Hair­cuts of this mag­ni­tude have led some to ques­tion how suc­cess­ful the IBC ac­tu­ally is. And mov­ing for­ward, the pace of res­o­lu­tion may even be­gin to falter.

On Fe­bru­ary 12 this year, the RBI or­dered lenders to trig­ger res­o­lu­tion pro­ceed­ings un­der the IBC for even a sin­gle day’s de­lay in re­pay­ment. This or­der was sub­se­quently quashed by the Supreme Court. Fresh reg­u­la­tions were is­sued last month—now, lenders are to trig­ger res­o­lu­tion pro­ceed­ings if a bor­rower is over 30 days late on pay­ments. How­ever, this has led to fears that banks will try to keep their NPAs alive. “Banks may try to re­solve cases of de­fault by re­struc­tur­ing their debt load and in­ter­est rates, or by giv­ing longer time­lines for re­pay­ment,” says Sab­navis. “The is­sue is that banks may not want to take cases quickly to the IBC be­cause of the huge hair-cuts in­volved.”

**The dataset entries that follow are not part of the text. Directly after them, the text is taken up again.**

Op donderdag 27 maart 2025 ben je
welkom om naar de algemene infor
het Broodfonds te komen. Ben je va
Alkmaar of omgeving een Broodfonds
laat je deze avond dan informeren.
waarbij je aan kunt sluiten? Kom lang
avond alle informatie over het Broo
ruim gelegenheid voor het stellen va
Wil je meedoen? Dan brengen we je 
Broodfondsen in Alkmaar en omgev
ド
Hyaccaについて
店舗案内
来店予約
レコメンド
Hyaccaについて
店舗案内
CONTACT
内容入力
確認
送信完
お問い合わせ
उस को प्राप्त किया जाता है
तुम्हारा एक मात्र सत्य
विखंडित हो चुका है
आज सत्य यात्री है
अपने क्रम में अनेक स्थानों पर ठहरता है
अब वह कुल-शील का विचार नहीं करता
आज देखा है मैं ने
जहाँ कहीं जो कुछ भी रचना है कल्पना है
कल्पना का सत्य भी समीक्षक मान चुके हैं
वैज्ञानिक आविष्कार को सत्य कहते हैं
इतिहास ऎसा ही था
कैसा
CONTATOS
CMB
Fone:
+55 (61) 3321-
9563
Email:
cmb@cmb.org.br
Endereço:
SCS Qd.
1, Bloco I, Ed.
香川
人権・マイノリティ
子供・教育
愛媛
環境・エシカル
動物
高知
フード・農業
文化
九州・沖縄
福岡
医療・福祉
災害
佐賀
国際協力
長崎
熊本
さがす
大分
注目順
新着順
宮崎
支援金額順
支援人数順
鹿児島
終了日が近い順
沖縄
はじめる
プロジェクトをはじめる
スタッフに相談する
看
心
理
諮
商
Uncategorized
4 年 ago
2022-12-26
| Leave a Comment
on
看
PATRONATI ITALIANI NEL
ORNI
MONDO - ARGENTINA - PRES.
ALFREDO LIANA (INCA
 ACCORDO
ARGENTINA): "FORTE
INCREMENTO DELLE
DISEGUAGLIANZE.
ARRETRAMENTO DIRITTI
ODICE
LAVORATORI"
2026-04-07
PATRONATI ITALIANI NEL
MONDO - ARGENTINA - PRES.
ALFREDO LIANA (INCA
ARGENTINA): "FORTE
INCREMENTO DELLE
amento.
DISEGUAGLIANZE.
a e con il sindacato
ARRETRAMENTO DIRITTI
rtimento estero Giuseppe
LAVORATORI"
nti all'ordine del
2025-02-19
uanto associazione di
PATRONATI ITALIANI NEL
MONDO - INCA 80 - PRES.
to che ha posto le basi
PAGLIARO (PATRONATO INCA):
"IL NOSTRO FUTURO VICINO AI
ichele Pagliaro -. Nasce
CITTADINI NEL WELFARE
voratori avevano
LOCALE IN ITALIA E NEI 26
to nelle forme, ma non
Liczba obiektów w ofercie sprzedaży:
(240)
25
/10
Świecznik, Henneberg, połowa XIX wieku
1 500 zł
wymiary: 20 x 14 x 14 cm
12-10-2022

How­ever, ex­perts still con­sider the IBC the best route for NPA re­cov­ery. “Un­der the IBC, [at the very least] we have man­aged to get to a place where these cases are be­ing brought to in­sol­vency court,” says Sab­navis. There­fore, de­spite all its short­com­ings, the IBC con­tin­ues to be a ray of hope for those deal­ing with cor­po­rate de­fault­ers.